Zirai dondan ağır yara alan Türkiye tarımı, bu kez ihracatta pestisit kalıntısı engeline takıldı. Avrupa’nın gıda güvenliği sistemi RASFF verilerine göre, mart ayında Türkiye menşeli 24 farklı ürün, sekiz ülkeden "sınır reddi" aldı. Uzmanlara göre, denetimsiz pestisit kullanımı, dış ticaretin en kırılgan halkasını tehdit ediyor.
Avrupa Birliği’nin Gıda ve Yemler İçin Hızlı Alarm Sistemi (RASFF), 2025 yılı Mart ayı raporunu yayımladı. Türkiye, 40 ayrı ürün bildirimiyle sistemde yer alırken, bu bildirimlerin 24’ü sınır reddi, 7’si bilgi amaçlı uyarı, 5’i takip gerektiren bildirim ve 4’ü doğrudan uyarı kategorisinde sınıflandırıldı.
Özellikle yaş sebze, meyve ve kurutulmuş ürünlerdeki kalıntı tespiti dikkat çekerken, Ziraat Mühendisleri Odası (ZMO) Adana Şube Başkanı Ahencan Tayakısı, pestisit kullanımında denetim eksikliğine işaret etti:
“İhracat ürünlerimizde kalıntı sorununun önüne geçebilmek için pestisit kullanımının mutlaka bilinçli ve denetimli yapılması gerekiyor” dedi.

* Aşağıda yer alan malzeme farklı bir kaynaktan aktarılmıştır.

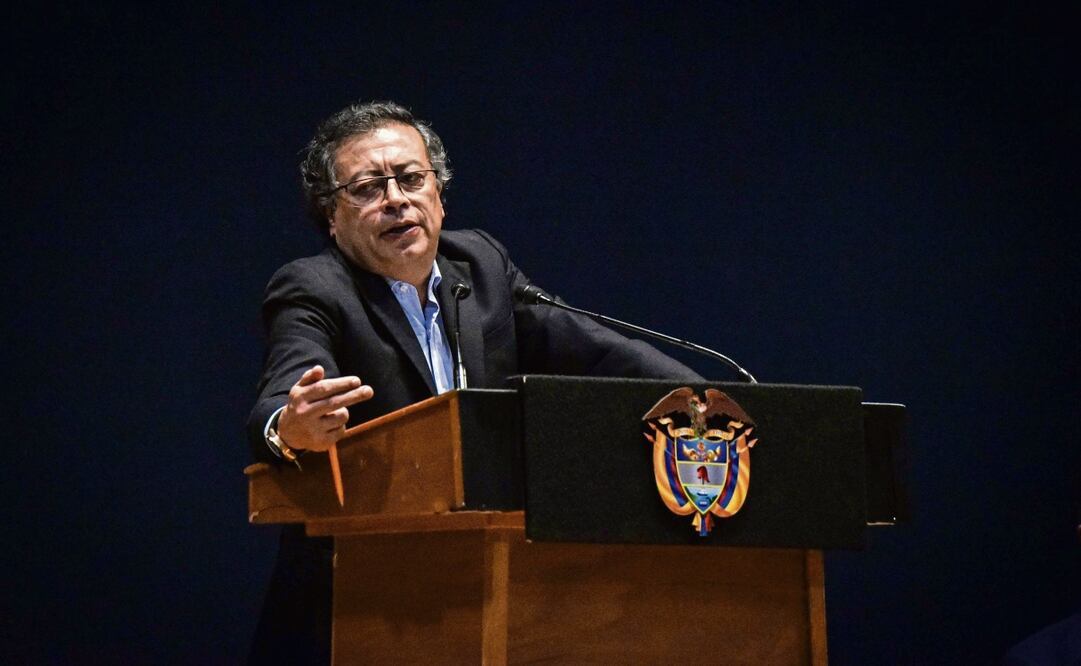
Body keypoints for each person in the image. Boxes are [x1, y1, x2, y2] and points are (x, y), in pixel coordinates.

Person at [246, 100, 702, 663]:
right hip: (357, 606)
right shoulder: (313, 288)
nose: (396, 199)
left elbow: (598, 350)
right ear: (331, 217)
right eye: (367, 188)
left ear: (438, 193)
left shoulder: (481, 265)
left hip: (494, 586)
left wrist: (706, 398)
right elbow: (286, 384)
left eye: (412, 178)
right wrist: (288, 428)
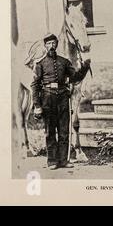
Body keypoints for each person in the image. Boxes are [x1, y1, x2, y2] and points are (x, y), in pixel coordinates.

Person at [31, 33, 91, 170]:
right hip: (47, 99)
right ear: (45, 46)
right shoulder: (40, 64)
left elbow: (75, 77)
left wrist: (85, 67)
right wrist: (37, 106)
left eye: (53, 43)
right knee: (50, 132)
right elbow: (34, 86)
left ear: (56, 44)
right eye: (48, 44)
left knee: (64, 131)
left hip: (63, 98)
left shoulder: (64, 62)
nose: (51, 46)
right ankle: (52, 161)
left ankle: (64, 160)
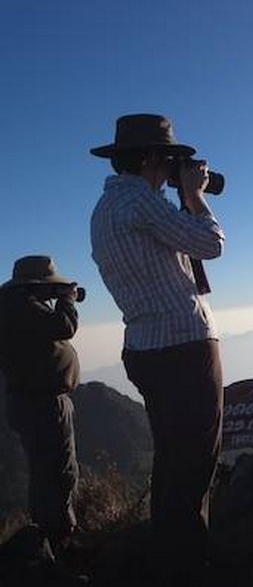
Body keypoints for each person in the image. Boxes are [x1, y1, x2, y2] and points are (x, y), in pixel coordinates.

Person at [89, 114, 225, 581]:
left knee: (172, 458)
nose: (172, 168)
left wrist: (179, 193)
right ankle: (186, 566)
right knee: (193, 464)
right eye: (169, 159)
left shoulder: (106, 208)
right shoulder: (141, 204)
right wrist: (196, 195)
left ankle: (167, 554)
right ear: (151, 158)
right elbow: (210, 245)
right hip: (182, 346)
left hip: (145, 348)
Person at [0, 255, 81, 548]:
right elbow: (64, 326)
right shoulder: (20, 307)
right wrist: (67, 300)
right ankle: (59, 540)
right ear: (32, 285)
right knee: (59, 470)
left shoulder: (14, 307)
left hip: (28, 401)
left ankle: (48, 537)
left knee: (45, 469)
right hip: (43, 403)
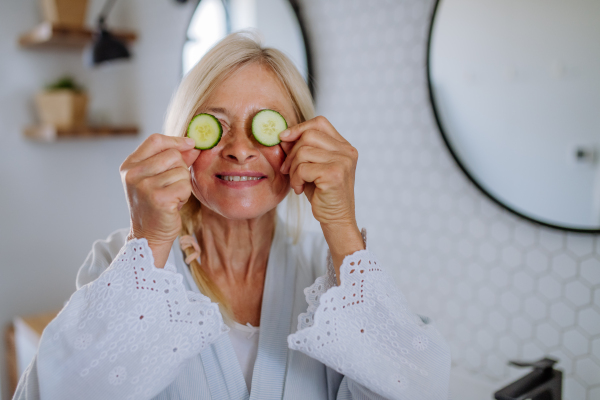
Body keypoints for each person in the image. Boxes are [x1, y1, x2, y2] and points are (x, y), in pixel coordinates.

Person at [13, 32, 451, 400]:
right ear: (182, 141)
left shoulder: (332, 272)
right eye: (213, 125)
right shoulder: (124, 262)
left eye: (266, 125)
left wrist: (342, 227)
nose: (240, 149)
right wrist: (148, 240)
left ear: (301, 143)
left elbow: (420, 388)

"Yurtiçi Temiz, İhracatta Sorunlu"
Tayakısı, Türkiye iç pazarında yapılan analizlerde riskli ürün sayısının düşük olduğunu, buna karşın ihracata yönelik ürünlerdeki kalıntı oranlarının endişe verici düzeyde olduğunu belirtti:
“Pestisitler doğru madde, doz ve uygun bekleme süresiyle kullanıldığında ilaç; aksi halde zehir etkisi yaratır” değerlendirmesinde bulundu.
"ZMO Devre Dışı Bırakılıyor"
Tayakısı, Tarım ve Orman Bakanlığı’na bağlı laboratuvarlarda analizlerin standardize edilmediğini, saha denetimlerinin ise yetersiz kaldığını savundu. Hasat öncesi araziden alınan numunelerin kontrolünde ZMO’nun dışlanmasının ciddi bir eksiklik olduğunu vurguladı:
“Üretimin her aşamasında yer alması gereken ZMO, denetim zincirinin dışında tutuluyor” dedi.
"Çift Katmanlı Denetim Şart"
İhracatta kabul edilen maksimum kalıntı limiti (MRL) değerlerinin ülkelere göre değişkenlik gösterdiğine dikkat çeken Tayakısı, üreticilerin belirsizlik içinde hareket ettiğini kaydetti.
“Tarım Bakanlığı, ihracat pazarlarında ortak MRL değeri belirlenmesi için çaba göstermeli. Aynı zamanda üreticiye danışmanlık hizmeti sunan ziraat mühendislerinin üretim sürecine aktif katılımı sağlanmalı” diyerek çözüm önerisini paylaştı.